Pietro Aretino
Lettere, Libro IV
€60,00
- Collana: Edizioni Nazionali, Edizione Nazionale delle Opere di Pietro Aretino, IV/4
- A cura di: Paolo Procaccioli
- ISBN: 978-88-8402-311-7
- Soggetti: Letteratura italiana I. Dalle origini al Settecento. Testi
- pp. 536
Il quarto libro comprende 674 lettere scritte tra il marzo 1546 e il giugno 1549; la dedica al ricco mercante cremonese Giovan Carlo Affaitati è del settembre ’49, e allo stesso mese, stando almeno a una lettera del quinto libro, risalirebbe la conclusione della stampa. La pubblicazione però dovette essere ritardata fino al 1550, quando venne edito insieme al quinto. Gli anni interessati, al di là della solenne bastonatura commissionata allo scrittore dall’ambasciatore inglese, sono relativamente poveri di avvenimenti esteriori. Cambia però notevolmente il quadro politico; muoiono il re di Francia, e quello d’Inghilterra; muore il marchese del Vasto; il duca di Parma rimane vittima di una congiura. Per Aretino è un mondo che scompare, e non sempre il nuovo sembra pronto a secondare o anche solo ad ascoltare il suo verbo. Ciononostante lo scrittore ha ancora buone carte. La sua posizione a Venezia è quanto mai solida; il duca d’Urbino si conferma l’interlocutore affidabile di sempre; il dialogo con la Firenze cosimiana se non proprio fluido si fa più disteso; il problema della pensione imperiale viene risolto colla corresponsione diretta da parte dell’ambasciatore a Venezia; da Roma giungono segnali di una qualche disponibilità, e l’epistolografo, fattosi poeta drammatico, risponde coll’Orazia e la dedica della tragedia allo stesso Paolo III. La scelta tragica, che per le idealità di poetica del tempo comportava la rinuncia piena alla cifra pasquillesca, segnava il ritorno dello scrittore nell’ovile del classicismo.

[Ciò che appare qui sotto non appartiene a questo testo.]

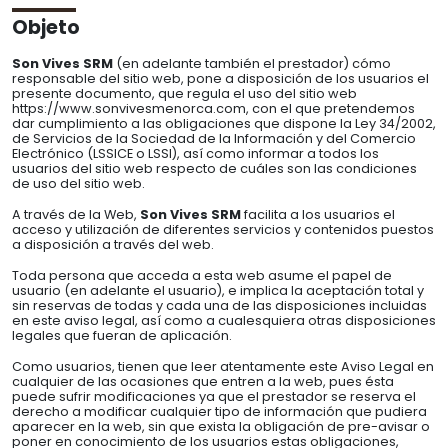
Objeto
Bedingungen und Garantien
Son Vives SRM
(en adelante también el prestador) cómo
Rechtliche Hinweise
responsable del sitio web, pone a disposición de los usuarios el
presente documento, que regula el uso del sitio web
Datenschutzbestimmungen
https://www.sonvivesmenorca.com, con el que pretendemos
dar cumplimiento a las obligaciones que dispone la Ley 34/2002,
Cookie-Richtlinie
de Servicios de la Sociedad de la Información y del Comercio
Electrónico (LSSICE o LSSI), así como informar a todos los
Sitemap
usuarios del sitio web respecto de cuáles son las condiciones
de uso del sitio web.
A través de la Web,
Son Vives SRM
facilita a los usuarios el
acceso y utilización de diferentes servicios y contenidos puestos
a disposición a través del web.
Toda persona que acceda a esta web asume el papel de
usuario (en adelante el usuario), e implica la aceptación total y
sin reservas de todas y cada una de las disposiciones incluidas
en este aviso legal, así como a cualesquiera otras disposiciones
legales que fueran de aplicación.
Como usuarios, tienen que leer atentamente este Aviso Legal en
cualquier de las ocasiones que entren a la web, pues ésta
puede sufrir modificaciones ya que el prestador se reserva el
derecho a modificar cualquier tipo de información que pudiera
aparecer en la web, sin que exista la obligación de pre-avisar o
poner en conocimiento de los usuarios estas obligaciones,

Le avrebbero dovuto far seguito, sic erat in votis, altre attenzioni, e si cominciò a parlare con insistenza di un Aretino prossimo cardinale. Non se ne fece nulla, e lo scrittore si trovò a smentire le sue aspettative: «se io ho mai avuto in animo per causa d’alcun giardino di aria de la prelatura, ch’io possa diventar Car., che mi parebbe essere e morto al mondo, e vivo sotterra» (lett. 504). Il sogno era destinato a ripresentarsi di lì a poco, coll’elezione di Giulio III, ma al di là della praticabilità di quella prospettiva resta che l’Aretino di quegli anni era realmente impegnato nell’ulteriore metamorfosi; lo dichiarò al suo traduttore francese: «ora mai paio più tosto filosofo che poeta» (lett. 19). E da filosofo con aspirazioni prelatizie cominciò a comportarsi; per esempio affiancando la sua alle voci di quanti in alto loco criticavano lo “scandaloso” Michelangelo della Sistina. Il pulpito era quanto mai inadatto per rampogne di tal fatta, e la cosa in nulla credibile; ma restava il segnale di una disponibilità a reincarnarsi, in quella stagione già precocemente segnata dalle discussioni conciliari, nella figura allora consueta – ultimo testimone Pietro Bembo – del letterato fattosi miles Christi.